National and Kapodistrian University of Athens, First Department of Ophthalmology, "G. Gennimatas" Hospital, Athens, Greece; and.
EyeDayClinic, Private Ophthalmology Clinic, Athens, Greece.
Cornea. 2024 Feb 1;43(2):249-252. doi: 10.1097/ICO.0000000000003408. Epub 2023 Oct 31.
The aim of this study was to present a case of transepithelial photorefractive keratectomy (trans-PRK) laser ablation in a patient with partial limbal stem cell deficiency (LSCD) that resulted in corneal irregularity.
A 23-year-old man with bilateral partial LSCD underwent trans-PRK for myopia correction 2 months before presentation to our department. Trans-PRK ablation was performed with a phototherapeutic keratectomy ablation profile set at 60 μm in the OD and 57 μm in the OS and 8 mm zone. At the time of presentation, the patient complained of decreased visual acuity. Corrected distant visual acuity was 20/20 (-3.25, -0.75 × 180 degrees) and 20/50 (-3.00, -3.00 × 180 degrees) in the OD and the OS, respectively. No further ocular history was reported other than prolonged soft contact lens use for myopia. Pre-trans-PRK tomography (WaveLight Oculyzer II diagnostic system, WaveLight GmbH, Germany) revealed bilateral superior steepening with corresponding epithelial thinning as obtained by the epithelial map using Optovue optical coherence tomography (Visionix Luneau technology). Slit-lamp examination showed bilateral superficial neovascularization, suggestive of early-stage LSCD.

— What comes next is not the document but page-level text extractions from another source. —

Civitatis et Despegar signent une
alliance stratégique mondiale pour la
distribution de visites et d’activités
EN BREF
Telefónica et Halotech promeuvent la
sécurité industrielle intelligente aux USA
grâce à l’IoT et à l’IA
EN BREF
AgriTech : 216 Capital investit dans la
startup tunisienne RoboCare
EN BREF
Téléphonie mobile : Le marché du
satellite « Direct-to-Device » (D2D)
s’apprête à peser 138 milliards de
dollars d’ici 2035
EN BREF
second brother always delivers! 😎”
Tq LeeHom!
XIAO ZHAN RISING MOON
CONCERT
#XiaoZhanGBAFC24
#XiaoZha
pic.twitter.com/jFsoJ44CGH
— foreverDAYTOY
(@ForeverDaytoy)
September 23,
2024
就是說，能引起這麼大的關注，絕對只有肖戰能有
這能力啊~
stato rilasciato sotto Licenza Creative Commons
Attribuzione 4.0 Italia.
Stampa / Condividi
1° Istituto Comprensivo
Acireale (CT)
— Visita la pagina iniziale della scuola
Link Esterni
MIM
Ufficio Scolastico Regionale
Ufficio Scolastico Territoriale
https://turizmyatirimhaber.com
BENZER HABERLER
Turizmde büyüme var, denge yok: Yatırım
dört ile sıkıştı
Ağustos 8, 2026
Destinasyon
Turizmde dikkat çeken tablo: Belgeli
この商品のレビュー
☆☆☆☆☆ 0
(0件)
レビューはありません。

A nonuniform laser stromal ablation resulting in corneal irregularity and decreased visual acuity was observed 2 months postoperatively. During the 6-month follow-up, corneal tomography was stable with only minimal improvement. At that time, corrected distant visual acuity remained 20/20 (-2.75, -0.75 × 160 degrees) in the OD and 20/50 (-3.00, -3.00 × 180 degrees) in the OS.
Trans-PRK seems to be a contraindication in cases with corneal epithelial irregularities and could lead to abnormal and nonuniform stromal ablation .
本研究旨在报告一例部分角膜缘干细胞缺乏症(LSCD)患者行经上皮准分子激光角膜切削术(trans-PRK)激光消融后出现角膜不规则的病例。
一名 23 岁男性,双眼均有部分 LSCD,曾于 2 个月前行近视矫正 trans-PRK 治疗。在 OD 中使用光治疗性角膜切削消融剖面设置为 60μm,在 OS 中设置为 57μm,治疗区为 8mm。就诊时,患者主诉视力下降。矫正远视力分别为 OD 20/20(-3.25,-0.75×180 度)和 OS 20/50(-3.00,-3.00×180 度)。除了长期使用软性隐形眼镜矫正近视外,患者无其他眼部病史。术前 trans-PRK 断层扫描(WaveLight Oculyzer II 诊断系统,WaveLight GmbH,德国)显示双侧上方陡峭,上皮地形图显示相应的上皮变薄,Optovue 光学相干断层扫描(Visionix Luneau 技术)显示双侧浅层新生血管。裂隙灯检查显示双侧浅层新生血管,提示早期 LSCD。
术后 2 个月观察到非均匀性激光基质消融导致角膜不规则和视力下降。在 6 个月的随访中,角膜断层扫描稳定,仅有轻微改善。此时,OD 的矫正远视力仍为 20/20(-2.75,-0.75×160 度),OS 为 20/50(-3.00,-3.00×180 度)。
trans-PRK 似乎是角膜上皮不规则的禁忌症,可能导致异常和非均匀的基质消融。